Relisted to generate a more thorough discussion and clearer consensus.
Please add new comments below this notice. Thanks, Liz Read! Talk! 23:19, 26 November 2023 (UTC)[reply]

  • Delete: I can only find [1] mentions one locomotive that's been preserved, I don't think it's enough to keep the article. The class gets mentions when the history of the SP (Southern Pacific) is mentioned, but only briefly. The books mentioned in the article as sourcing are fine, one is only a series of photographs that mentions the class. Oaktree b (talk) 02:18, 27 November 2023 (UTC)[reply]
    Best I could find was this [2], basically a roster of every locomotive the company owned. The kind of stuff foamers (what we railfans call ourselves), foam at the mouth over, but nothing we can use to build a wikipedia article. Oaktree b (talk) 02:28, 27 November 2023 (UTC)[reply]
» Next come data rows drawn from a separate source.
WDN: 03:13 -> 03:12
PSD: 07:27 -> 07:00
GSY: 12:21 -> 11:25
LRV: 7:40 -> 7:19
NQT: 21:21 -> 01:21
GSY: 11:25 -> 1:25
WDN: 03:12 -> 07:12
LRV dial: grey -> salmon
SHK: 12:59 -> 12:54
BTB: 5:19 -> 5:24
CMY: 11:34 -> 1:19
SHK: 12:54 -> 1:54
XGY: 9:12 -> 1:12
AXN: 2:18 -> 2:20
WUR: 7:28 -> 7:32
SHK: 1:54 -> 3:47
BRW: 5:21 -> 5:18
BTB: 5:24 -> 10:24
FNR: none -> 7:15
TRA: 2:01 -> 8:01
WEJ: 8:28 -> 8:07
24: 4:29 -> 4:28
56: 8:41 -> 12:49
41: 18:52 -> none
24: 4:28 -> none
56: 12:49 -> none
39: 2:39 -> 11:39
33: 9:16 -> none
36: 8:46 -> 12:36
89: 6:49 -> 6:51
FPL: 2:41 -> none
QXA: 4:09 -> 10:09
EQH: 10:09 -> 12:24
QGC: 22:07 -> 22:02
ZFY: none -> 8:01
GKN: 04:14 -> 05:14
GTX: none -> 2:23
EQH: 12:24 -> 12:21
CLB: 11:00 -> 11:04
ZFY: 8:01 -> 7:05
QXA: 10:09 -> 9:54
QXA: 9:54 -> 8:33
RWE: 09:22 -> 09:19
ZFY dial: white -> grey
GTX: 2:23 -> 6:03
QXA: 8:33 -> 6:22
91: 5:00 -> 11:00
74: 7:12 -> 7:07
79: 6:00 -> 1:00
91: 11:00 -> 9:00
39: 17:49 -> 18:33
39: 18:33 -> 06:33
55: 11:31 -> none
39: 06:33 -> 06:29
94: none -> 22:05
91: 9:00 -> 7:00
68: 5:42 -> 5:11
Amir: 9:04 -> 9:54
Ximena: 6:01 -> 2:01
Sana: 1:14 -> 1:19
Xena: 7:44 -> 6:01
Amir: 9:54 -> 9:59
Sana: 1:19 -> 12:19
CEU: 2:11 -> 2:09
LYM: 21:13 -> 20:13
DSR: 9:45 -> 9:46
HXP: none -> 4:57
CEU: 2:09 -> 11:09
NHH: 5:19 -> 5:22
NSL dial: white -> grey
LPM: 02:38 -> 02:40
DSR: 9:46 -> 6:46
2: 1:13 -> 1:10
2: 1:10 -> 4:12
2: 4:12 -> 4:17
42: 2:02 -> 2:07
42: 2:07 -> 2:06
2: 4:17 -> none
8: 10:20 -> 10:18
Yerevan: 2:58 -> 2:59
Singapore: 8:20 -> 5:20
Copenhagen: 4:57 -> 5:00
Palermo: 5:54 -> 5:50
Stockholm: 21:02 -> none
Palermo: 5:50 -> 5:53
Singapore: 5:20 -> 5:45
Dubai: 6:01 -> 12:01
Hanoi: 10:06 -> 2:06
    There are musuems in Oregon and in California that have preserved examples, but with less than a paragraph each, coverage just isn't enough here. Oaktree b (talk) 02:30, 27 November 2023 (UTC)[reply]
  • Delete - Sourcing is in adequate both in the article and what I can see available. Others have engaged in assessment of sources in good faith and do not find them sufficient. In the absence of better sources by those arguing for keep, I have to support the argument for deletion. — MaxnaCarta  ( 💬 • 📝 ) 03:32, 4 December 2023 (UTC)[reply]
The above discussion is preserved as an archive of the debate. Please do not modify it. Subsequent comments should be made on the appropriate discussion page (such as the article's talk page or in a deletion review). No further edits should be made to this page.